### Written task
Please print all of the records below word for word, leaving the pictures out of your answer.

Records from a dataset:
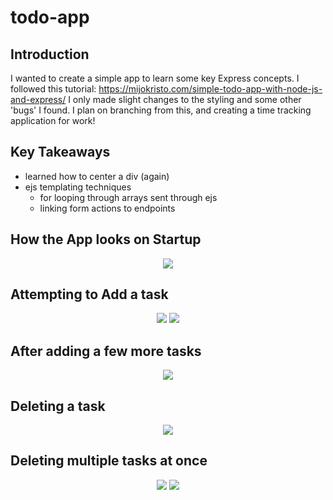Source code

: # todo-app

## Introduction 
I wanted to create a simple app to learn some key Express concepts. 
I followed this tutorial: 
https://mijokristo.com/simple-todo-app-with-node-js-and-express/
I only made slight changes to the styling and some other 'bugs' I found.
I plan on branching from this, and creating a time tracking application for work!


## Key Takeaways
- learned how to center a div (again)
- ejs templating techniques 
  - for looping through arrays sent through ejs
  - linking form actions to endpoints


## How the App looks on Startup

<p align="center">
  <img src="https://user-images.githubusercontent.com/31973147/188928479-6a72d5d0-65f9-46d7-8522-ad670e49a5aa.png">
</p>


## Attempting to Add a task

<p align="center">
  <img src="https://user-images.githubusercontent.com/31973147/188928631-903892fc-9a2e-4f2d-ad79-2a1a784541d6.png">
  <img src="https://user-images.githubusercontent.com/31973147/188928741-00eb2248-681f-4afc-8cae-6db9d7711291.png">
</p>


## After adding a few more tasks
<p align="center">
  <img src="https://user-images.githubusercontent.com/31973147/188928781-15caa4e7-ca84-46f2-9d1a-51a784eb96e6.png">
</p>

## Deleting a task
<p align="center">
  <img src="https://user-images.githubusercontent.com/31973147/188928874-19b20b2d-3f58-4429-99d1-ccbab7ae450f.png">
</p>

## Deleting multiple tasks at once
<p align="center">
  <img src="https://user-images.githubusercontent.com/31973147/188934111-003c4132-67e9-445c-a91c-93ff7e6a9e59.png">
  <img src="https://user-images.githubusercontent.com/31973147/188928924-ba7ffcc1-373f-4288-b86f-05d787340a5b.png">
</p>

### Reply
Source code

: # todo-app

## Introduction 
I wanted to create a simple app to learn some key Express concepts. 
I followed this tutorial: 
https://mijokristo.com/simple-todo-app-with-node-js-and-express/
I only made slight changes to the styling and some other 'bugs' I found.
I plan on branching from this, and creating a time tracking application for work!


## Key Takeaways
- learned how to center a div (again)
- ejs templating techniques 
  - for looping through arrays sent through ejs
  - linking form actions to endpoints


## How the App looks on Startup

<p align="center">
  <img src="https://user-images.githubusercontent.com/31973147/188928479-6a72d5d0-65f9-46d7-8522-ad670e49a5aa.png">
</p>


## Attempting to Add a task

<p align="center">
  <img src="https://user-images.githubusercontent.com/31973147/188928631-903892fc-9a2e-4f2d-ad79-2a1a784541d6.png">
  <img src="https://user-images.githubusercontent.com/31973147/188928741-00eb2248-681f-4afc-8cae-6db9d7711291.png">
</p>


## After adding a few more tasks
<p align="center">
  <img src="https://user-images.githubusercontent.com/31973147/188928781-15caa4e7-ca84-46f2-9d1a-51a784eb96e6.png">
</p>

## Deleting a task
<p align="center">
  <img src="https://user-images.githubusercontent.com/31973147/188928874-19b20b2d-3f58-4429-99d1-ccbab7ae450f.png">
</p>

## Deleting multiple tasks at once
<p align="center">
  <img src="https://user-images.githubusercontent.com/31973147/188934111-003c4132-67e9-445c-a91c-93ff7e6a9e59.png">
  <img src="https://user-images.githubusercontent.com/31973147/188928924-ba7ffcc1-373f-4288-b86f-05d787340a5b.png">
</p>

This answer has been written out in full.